**INSTRUCTIONS FOR THE TASK:** Both the line below containing "90 | | | | 115" and the line containing "95 | | | | 120", along with every line between them, should be repeated exactly; no other line belongs in the answer.

**DATA PROVIDED:**
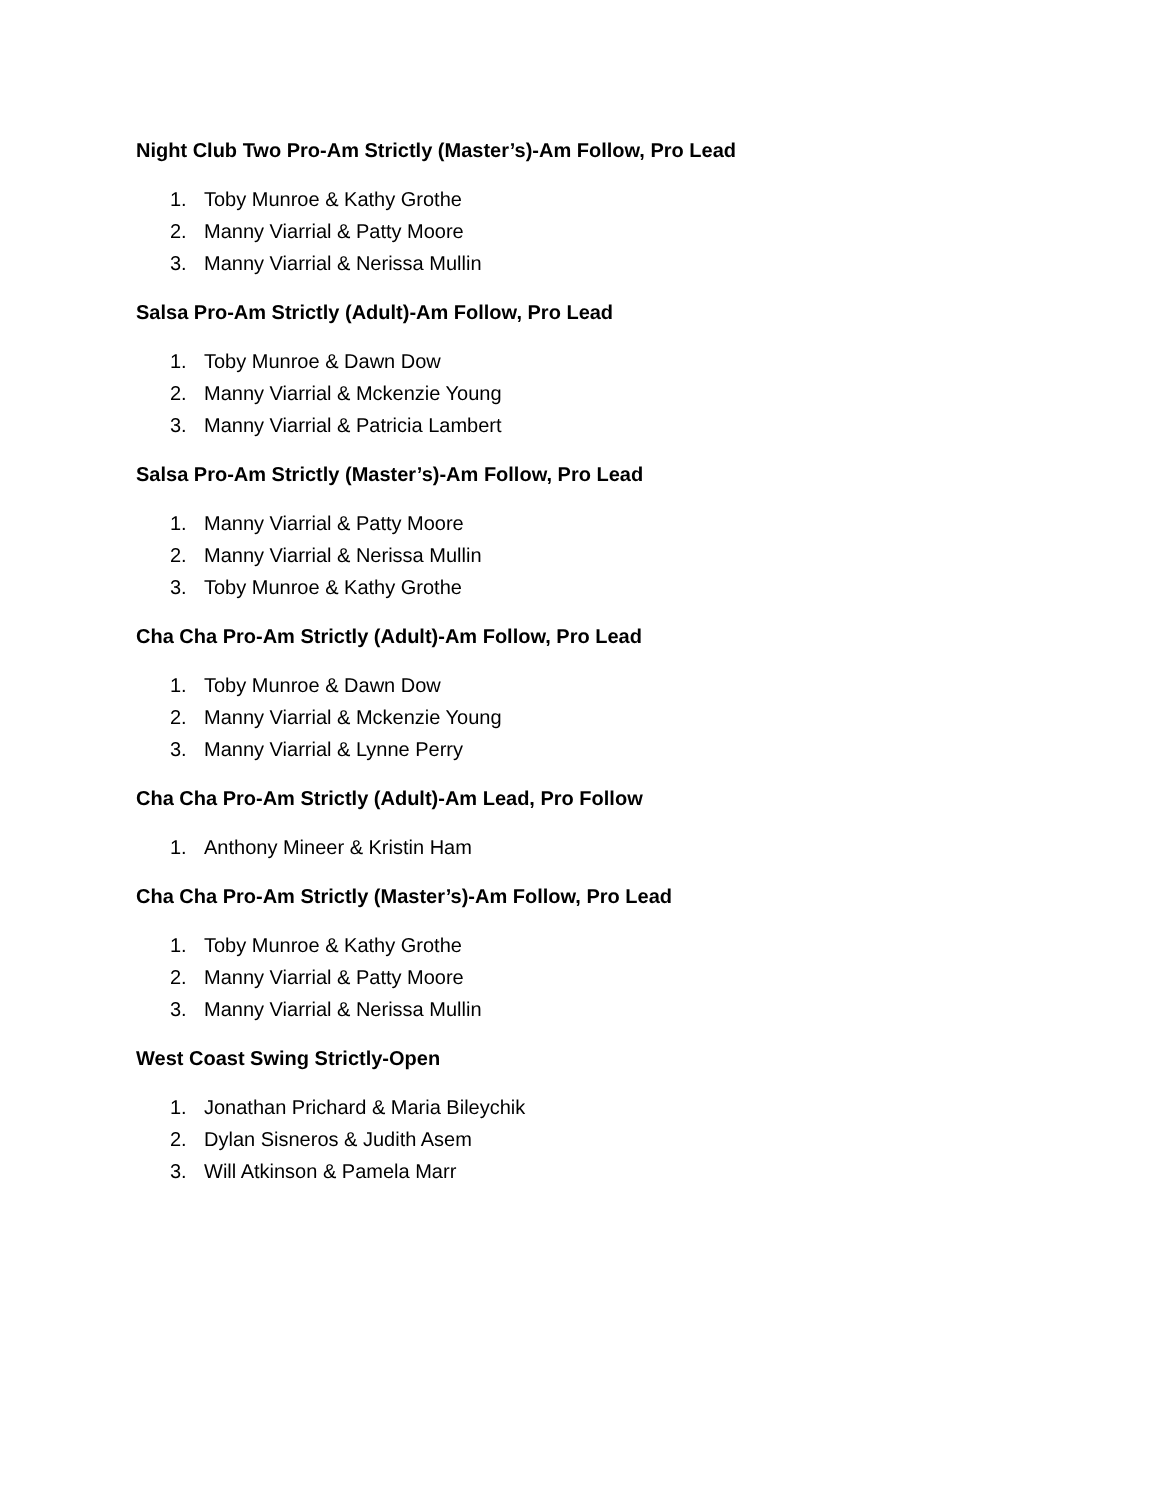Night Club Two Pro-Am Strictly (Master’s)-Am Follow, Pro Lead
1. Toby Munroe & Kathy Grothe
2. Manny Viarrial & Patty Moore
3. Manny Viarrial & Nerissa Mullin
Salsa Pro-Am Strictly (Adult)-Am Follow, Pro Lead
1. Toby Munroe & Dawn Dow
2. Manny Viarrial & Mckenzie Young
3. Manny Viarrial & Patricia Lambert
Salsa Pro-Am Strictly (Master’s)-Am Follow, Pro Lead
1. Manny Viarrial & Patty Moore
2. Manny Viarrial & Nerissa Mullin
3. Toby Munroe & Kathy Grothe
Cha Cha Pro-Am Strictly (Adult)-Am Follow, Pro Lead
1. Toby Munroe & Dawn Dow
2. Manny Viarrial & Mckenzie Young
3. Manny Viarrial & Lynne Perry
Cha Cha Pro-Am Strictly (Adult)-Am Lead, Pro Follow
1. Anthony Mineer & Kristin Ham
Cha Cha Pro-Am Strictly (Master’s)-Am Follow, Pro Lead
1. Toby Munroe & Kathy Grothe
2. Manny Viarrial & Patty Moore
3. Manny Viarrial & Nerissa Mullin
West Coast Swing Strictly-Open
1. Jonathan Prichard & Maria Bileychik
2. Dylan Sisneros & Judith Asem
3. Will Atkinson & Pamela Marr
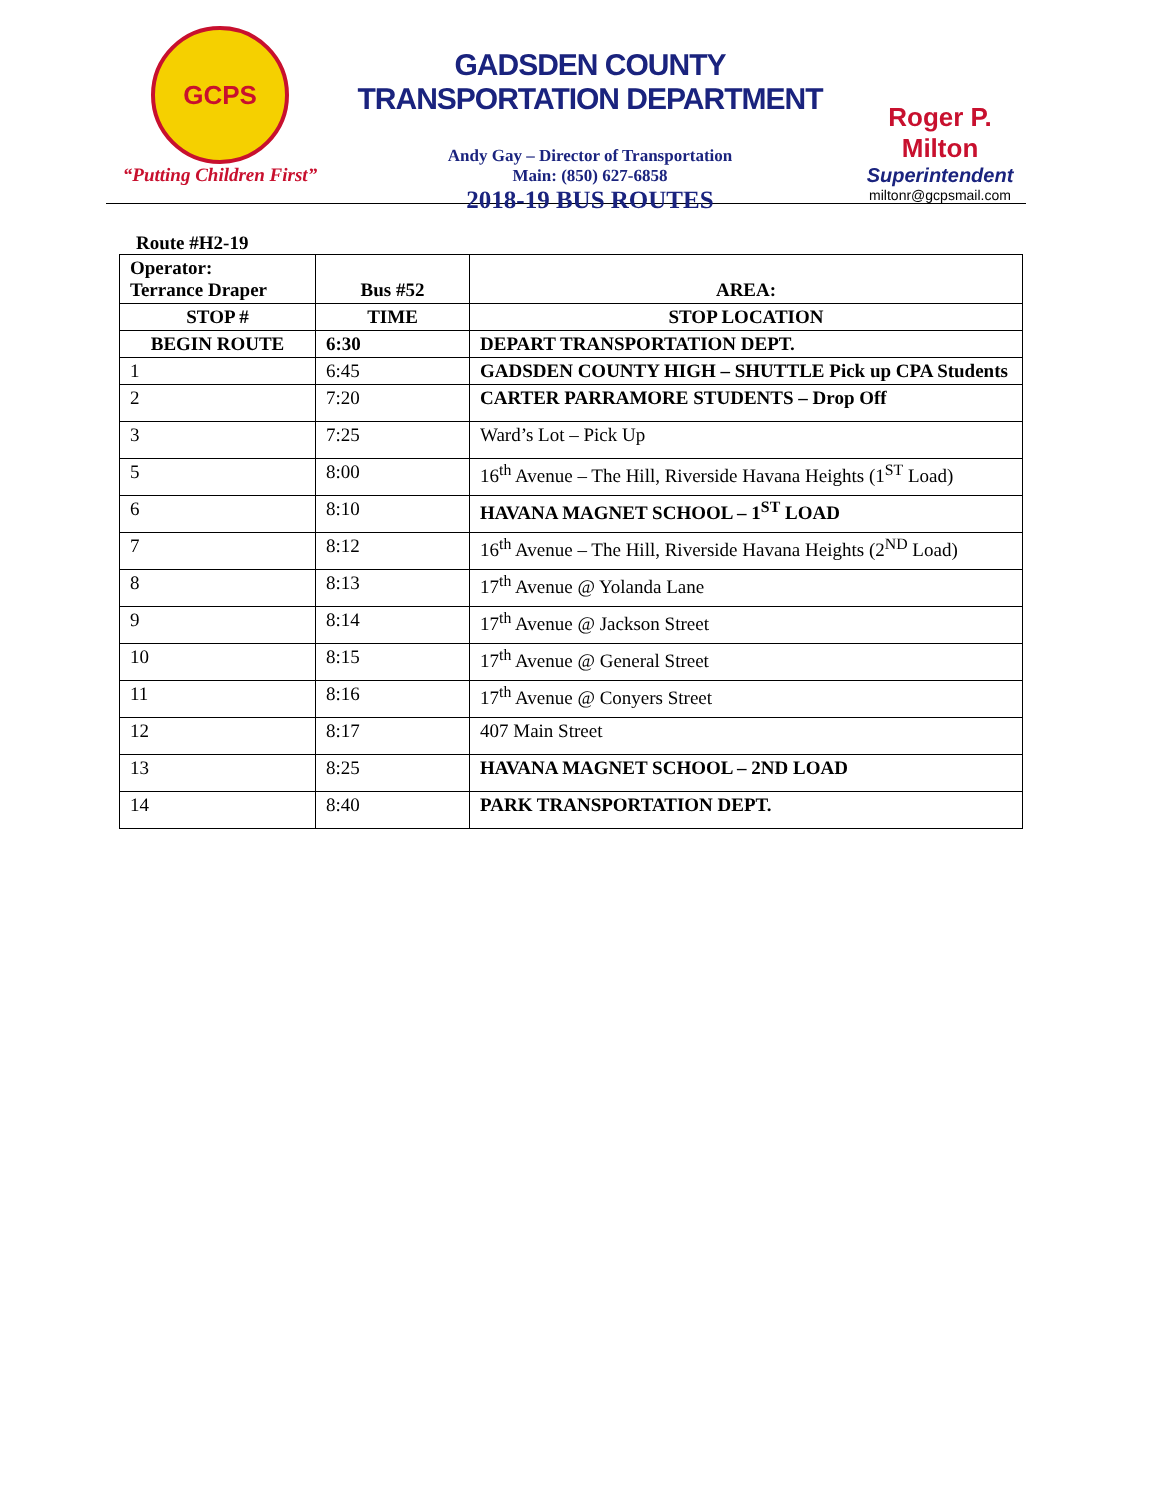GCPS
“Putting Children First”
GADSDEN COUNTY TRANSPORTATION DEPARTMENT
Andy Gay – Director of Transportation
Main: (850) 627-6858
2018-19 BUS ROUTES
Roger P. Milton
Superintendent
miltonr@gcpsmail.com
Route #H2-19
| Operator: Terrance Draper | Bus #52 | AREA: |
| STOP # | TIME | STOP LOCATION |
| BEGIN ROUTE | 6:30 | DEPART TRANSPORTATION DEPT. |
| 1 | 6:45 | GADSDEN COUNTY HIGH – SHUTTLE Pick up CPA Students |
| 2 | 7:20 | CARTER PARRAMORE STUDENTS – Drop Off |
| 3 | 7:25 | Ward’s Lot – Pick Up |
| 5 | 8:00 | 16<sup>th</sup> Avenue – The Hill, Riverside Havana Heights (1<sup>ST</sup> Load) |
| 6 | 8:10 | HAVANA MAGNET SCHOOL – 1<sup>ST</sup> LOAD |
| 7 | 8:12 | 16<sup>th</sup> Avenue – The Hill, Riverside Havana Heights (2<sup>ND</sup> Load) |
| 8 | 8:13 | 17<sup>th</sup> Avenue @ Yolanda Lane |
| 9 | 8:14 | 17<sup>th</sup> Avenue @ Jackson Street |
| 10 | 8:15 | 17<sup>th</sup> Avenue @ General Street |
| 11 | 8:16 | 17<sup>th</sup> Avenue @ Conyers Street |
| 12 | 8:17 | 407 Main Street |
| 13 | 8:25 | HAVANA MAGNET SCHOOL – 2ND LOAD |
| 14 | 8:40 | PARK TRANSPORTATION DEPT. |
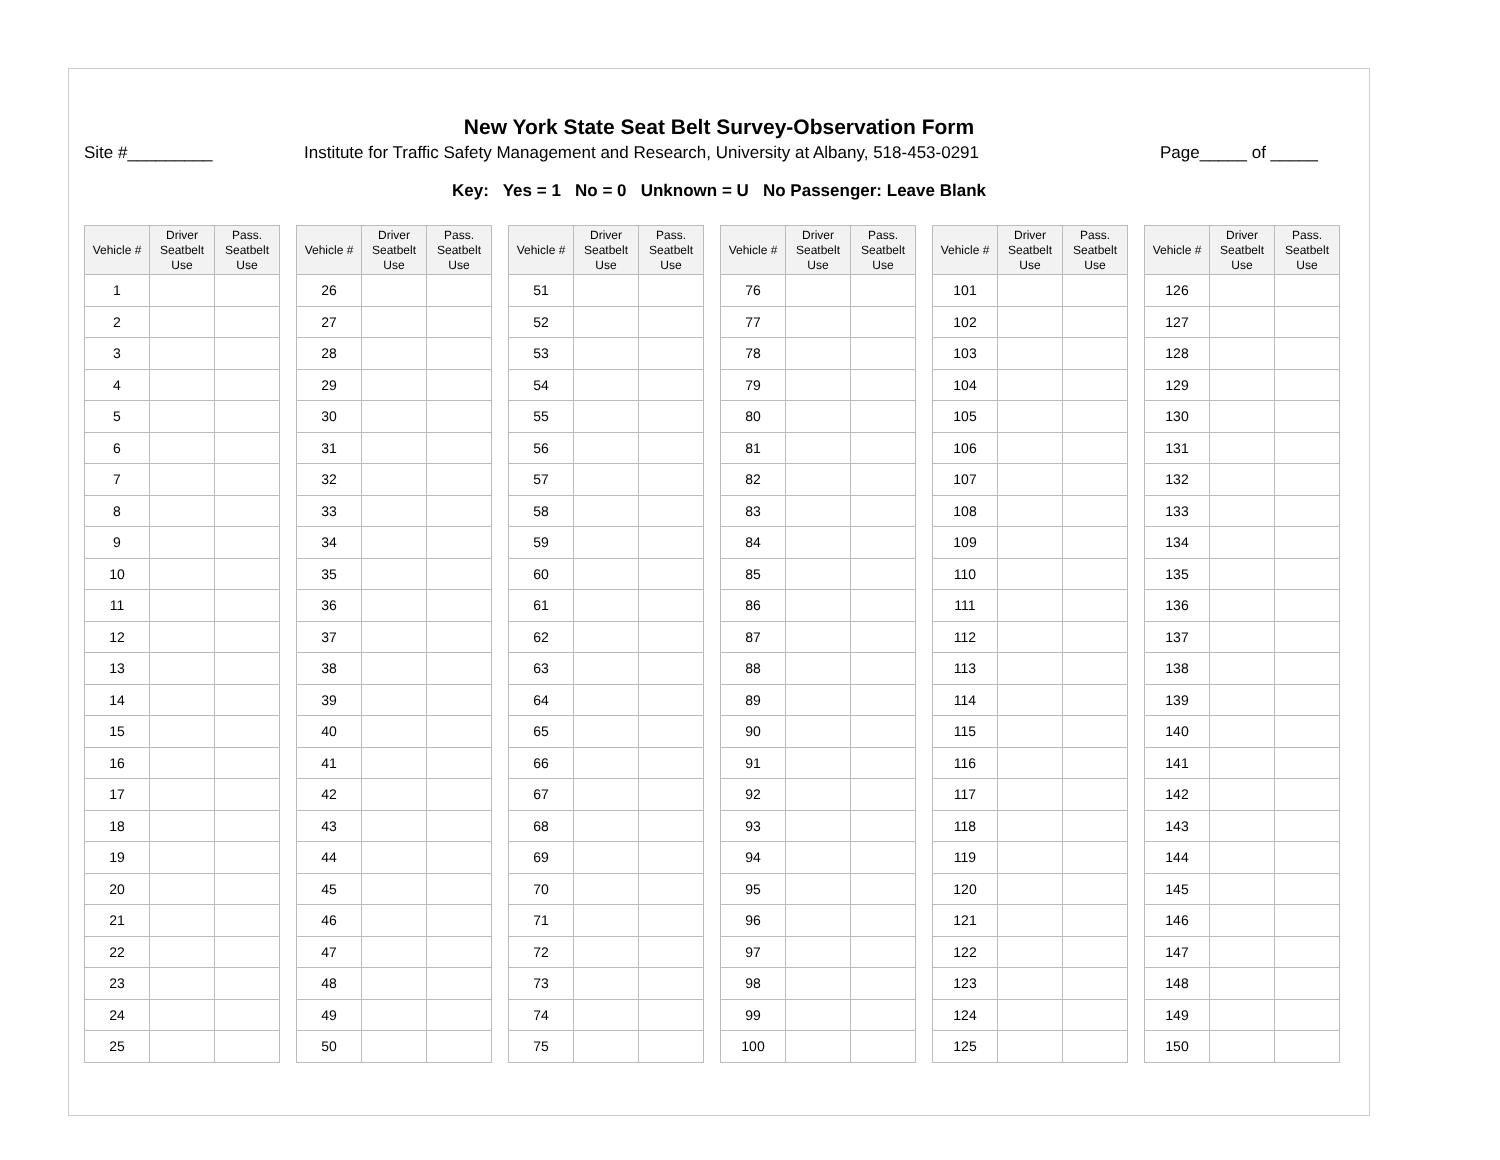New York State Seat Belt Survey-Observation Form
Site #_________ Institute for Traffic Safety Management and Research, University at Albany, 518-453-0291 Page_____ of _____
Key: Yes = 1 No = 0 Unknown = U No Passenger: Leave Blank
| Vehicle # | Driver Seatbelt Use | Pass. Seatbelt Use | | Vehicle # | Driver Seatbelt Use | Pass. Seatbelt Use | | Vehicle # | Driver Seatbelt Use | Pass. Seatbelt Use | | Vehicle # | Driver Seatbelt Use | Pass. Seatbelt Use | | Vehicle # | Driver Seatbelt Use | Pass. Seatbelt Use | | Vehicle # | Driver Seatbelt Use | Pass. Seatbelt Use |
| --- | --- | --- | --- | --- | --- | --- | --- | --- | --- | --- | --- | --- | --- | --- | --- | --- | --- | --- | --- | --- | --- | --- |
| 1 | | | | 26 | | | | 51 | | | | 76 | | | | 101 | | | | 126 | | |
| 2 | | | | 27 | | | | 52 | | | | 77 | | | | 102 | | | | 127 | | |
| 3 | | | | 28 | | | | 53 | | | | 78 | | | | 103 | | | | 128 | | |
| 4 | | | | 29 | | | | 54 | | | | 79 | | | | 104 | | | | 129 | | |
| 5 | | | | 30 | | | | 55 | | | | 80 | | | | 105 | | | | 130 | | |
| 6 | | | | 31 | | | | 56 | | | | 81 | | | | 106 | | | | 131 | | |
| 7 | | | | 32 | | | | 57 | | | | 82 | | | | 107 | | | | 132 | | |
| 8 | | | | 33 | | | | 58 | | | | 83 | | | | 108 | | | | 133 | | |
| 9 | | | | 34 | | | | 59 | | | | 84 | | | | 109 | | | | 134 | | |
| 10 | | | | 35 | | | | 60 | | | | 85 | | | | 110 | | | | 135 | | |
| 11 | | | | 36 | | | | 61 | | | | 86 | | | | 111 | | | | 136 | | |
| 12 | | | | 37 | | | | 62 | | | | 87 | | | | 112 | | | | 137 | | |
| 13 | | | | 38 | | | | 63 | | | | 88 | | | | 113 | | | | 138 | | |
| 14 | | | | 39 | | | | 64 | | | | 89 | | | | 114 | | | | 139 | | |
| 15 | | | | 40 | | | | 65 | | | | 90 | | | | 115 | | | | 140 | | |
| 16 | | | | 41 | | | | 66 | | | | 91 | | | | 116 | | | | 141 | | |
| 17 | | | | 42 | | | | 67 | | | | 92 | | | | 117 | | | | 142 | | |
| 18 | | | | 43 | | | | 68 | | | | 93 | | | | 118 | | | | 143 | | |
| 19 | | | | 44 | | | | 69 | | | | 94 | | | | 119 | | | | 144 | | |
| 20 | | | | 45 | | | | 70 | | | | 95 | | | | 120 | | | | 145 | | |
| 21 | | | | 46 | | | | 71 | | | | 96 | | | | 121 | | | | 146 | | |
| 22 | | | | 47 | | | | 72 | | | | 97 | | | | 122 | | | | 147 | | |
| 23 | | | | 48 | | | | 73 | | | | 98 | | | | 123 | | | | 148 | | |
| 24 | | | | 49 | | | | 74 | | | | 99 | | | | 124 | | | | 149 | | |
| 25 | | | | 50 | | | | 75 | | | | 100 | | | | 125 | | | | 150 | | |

**RESPONSE BOX:**
| 15 | | | | 40 | | | | 65 | | | | 90 | | | | 115 | | | | 140 | | |
| 16 | | | | 41 | | | | 66 | | | | 91 | | | | 116 | | | | 141 | | |
| 17 | | | | 42 | | | | 67 | | | | 92 | | | | 117 | | | | 142 | | |
| 18 | | | | 43 | | | | 68 | | | | 93 | | | | 118 | | | | 143 | | |
| 19 | | | | 44 | | | | 69 | | | | 94 | | | | 119 | | | | 144 | | |
| 20 | | | | 45 | | | | 70 | | | | 95 | | | | 120 | | | | 145 | | |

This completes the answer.